I had a stroll through the parks in the sunshine today (St. James', Green Park and Hyde Park) I had a look at the pavilion by the Serepentine Gallery...I thought it looked a little like a giant jacket potato. I'd like to see it lit up at night though. Here are the details....
The 2014 Serpentine Pavilion is designed by Chilean architect Smiljan Radić. A semi-translucent, cylindrical structure that resembles a shell and rests on large quarry stones, this year’s Pavilion occupies 350 square metres of the Serpentine’s lawn and is home to and inspiration for the Park Nights series of events.
Radić's design for a temporary Pavilion has its roots in the architect’s earlier work, particularly The Castle of the Selfish Giant, inspired by the Oscar Wilde story and the Restaurant Mestizo - part of which is supported by large boulders. It follows, and contrasts with, Sou Fujimoto's cloud-like Pavilion which was visited by almost 200,000 people in 2013
Designed as a flexible, multi-purpose social space, the Pavilion has a café sited inside. Visitors will be encouraged to enter and interact with the structure in different ways throughout its four month tenure in the Park. On selected Friday nights, between July and September, the Pavilion will become the stage for the Galleries’ Park Nights series, sponsored by COS: eight site-specific events bringing together art, poetry, music, film, literature and theory and including three new commissions by emerging artists Lina Lapelyte, Hannah Perry and Heather Phillipson.
Smiljan Radić has completed the majority of his structures in Chile. His commissions range from public buildings, such as the Civic Neighbourhoods, Concepción, Museo Chileno de Arte Precolombino, Santiago, Restaurant Mestizo, Santiago, and the Vik Winery, Millahue, and domestic buildings, such as Copper House 2, Talca, Pite House, Papudo, and the House for the Poem of the Right Angle, Vilches, to small and seemingly fragile buildings, such as the Extension to Charcoal Burner's House, Santa Rosa, The Wardrobe and the Mattress, Tokyo, Japan, and The Bus Stop Commission, Kumbranch, Austria.
Considerate of social conditions, environments and materials, Smiljan Radić moves freely across boundaries, avoiding any specific categorisation within one field of architecture. This versatility enables him to respond to the demands of each setting, whether spatial constraints of an urban site or extreme challenges presented by a remote rural setting, mountainous terrain or the rocky coastline of his native Chile.
AECOM will again provide engineering and technical design services as it did for the first time in 2013. In addition, AECOM will be acting as cost and project manager for the 2014 Pavilion.

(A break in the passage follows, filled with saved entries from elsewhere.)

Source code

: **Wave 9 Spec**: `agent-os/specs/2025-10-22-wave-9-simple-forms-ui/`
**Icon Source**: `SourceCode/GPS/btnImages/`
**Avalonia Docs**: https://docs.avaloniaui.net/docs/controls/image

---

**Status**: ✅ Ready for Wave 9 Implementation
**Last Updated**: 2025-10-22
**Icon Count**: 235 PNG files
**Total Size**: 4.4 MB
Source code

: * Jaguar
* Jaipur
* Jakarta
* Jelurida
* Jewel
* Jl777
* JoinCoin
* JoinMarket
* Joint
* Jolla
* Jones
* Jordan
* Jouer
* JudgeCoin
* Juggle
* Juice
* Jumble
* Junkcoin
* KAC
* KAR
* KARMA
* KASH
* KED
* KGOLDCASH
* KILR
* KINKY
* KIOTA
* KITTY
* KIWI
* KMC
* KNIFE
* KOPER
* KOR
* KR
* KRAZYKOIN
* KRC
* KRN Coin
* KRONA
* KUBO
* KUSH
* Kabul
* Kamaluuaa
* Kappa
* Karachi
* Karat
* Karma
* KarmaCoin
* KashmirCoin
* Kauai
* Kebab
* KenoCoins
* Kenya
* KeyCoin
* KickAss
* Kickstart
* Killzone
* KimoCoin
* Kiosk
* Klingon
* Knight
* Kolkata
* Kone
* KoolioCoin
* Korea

While this is the second Serpentine Galleries Pavilion for AECOM, its global chief executive for building engineering, David Glover, has worked on the designs for a majority of the pavilions to date. The Serpentine Galleries are delighted that J.P. Morgan Private Bank are the co-headline sponsor of this year’s Pavilion.
Architect's statement:
"The Serpentine Pavilion 2014 continues a history of small romantic constructions seen in parks or large gardens, the so-called follies that were popular from the late sixteenth century to the beginning of the nineteenth century.
In general, follies appear as ruins or have been worn away by time, displaying an extravagant, surprising and often archaic form. These characteristics artificially dissolve the temporal and physical limits of the constructions into their natural surroundings. The 2014 Pavilion takes these principles and applies them using a contemporary architectural language.
The unusual shape and sensual qualities of the Pavilion have a strong physical impact on the visitor, especially juxtaposed with the classical architecture of the Serpentine Gallery. From the outside, visitors see a fragile shell in the shape of a hoop suspended on large quarry stones. Appearing as if they had always been part of the landscape, these stones are used as supports, giving the pavilion both a physical weight and an outer structure characterised by lightness and fragility. The shell, which is white, translucent and made of fibreglass, contains an interior that is organised around an empty patio at ground level, creating the sensation that the entire volume is floating. The simultaneously enclosed and open volumes of the structure explore the relationship between the surrounding Kensington Gardens and the interior of the Pavilion. The floor is grey wooden decking, as if the interior were a terrace rather than a protected interior space.
At night, the semi-transparency of the shell, together with a soft amber-tinted light, draws the attention of passers-by like lamps attracting moths.
- Smiljan Radić
Many apologies, for the lack of comments again on your blips...I will try to catch up tomorrow!